Google Compute Engine to rival Amazon EC2, Microsoft Azure

updated 02:44 pm EDT, Thu June 28, 2012

 

Compute Engine takes aim at Amazon EC2 service


Google has introduced its "infrastructure-as-a-service" offering during its second-day keynote at the I/O developer conference in San Francisco. Named Google Compute Engine, the product will give businesses and institutions access to the Google datacenter infrastructure to handle large-scale computing tasks, with the ability to scale thousands of Linux virtual machines, in a move that directly competes with Amazon's EC2 and Microsoft's Azure.

Claiming it delivers 50 percent more “compute per dollar” than other platforms, Google SVP of technical infrastructure Urs Hölzle demonstrated the service scalability by applying 600,000 cores onto a genome app for the Institute for Systems Biology, with the increase from 10,000 taking just a few seconds. The system was able to find multiple associations in the human genome every second, compared to an average of one association every ten minutes from a 1,000-core cluster.

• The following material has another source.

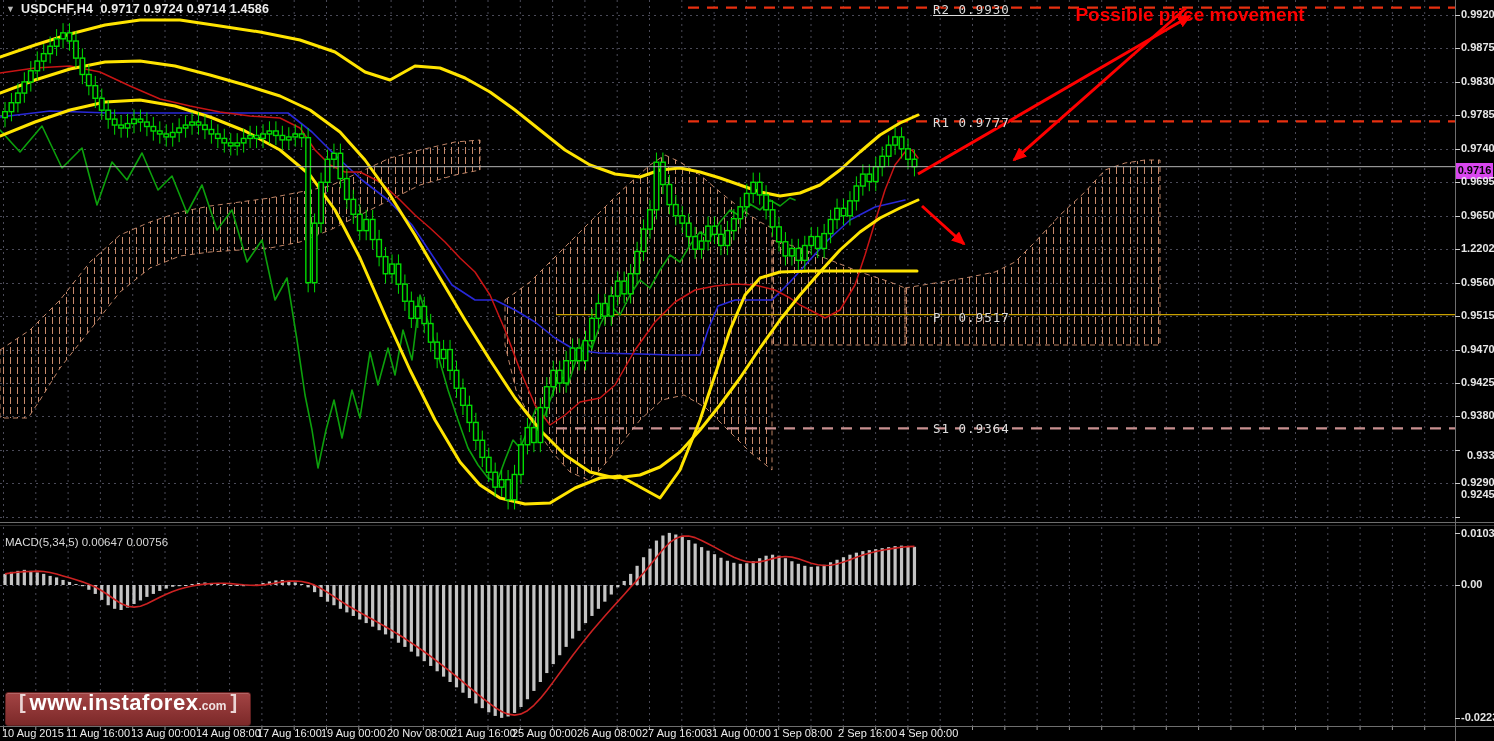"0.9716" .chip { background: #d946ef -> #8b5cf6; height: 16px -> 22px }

Although it could serve as an extension to Google App Engine, the infrastructure service is more focused on major processing and data-management tasks rather than the website and mobile app backends that App Engine is geared for. The service will provide options for virtual machines with one, two, four or eight cores, with up to 3.75GB of RAM per core. Pricing starts at $0.145/hour for a single-core machine.

Google Compute Engine is available for use from today onwards, although currently only as a limited preview. The company has yet to announce a date for full availability.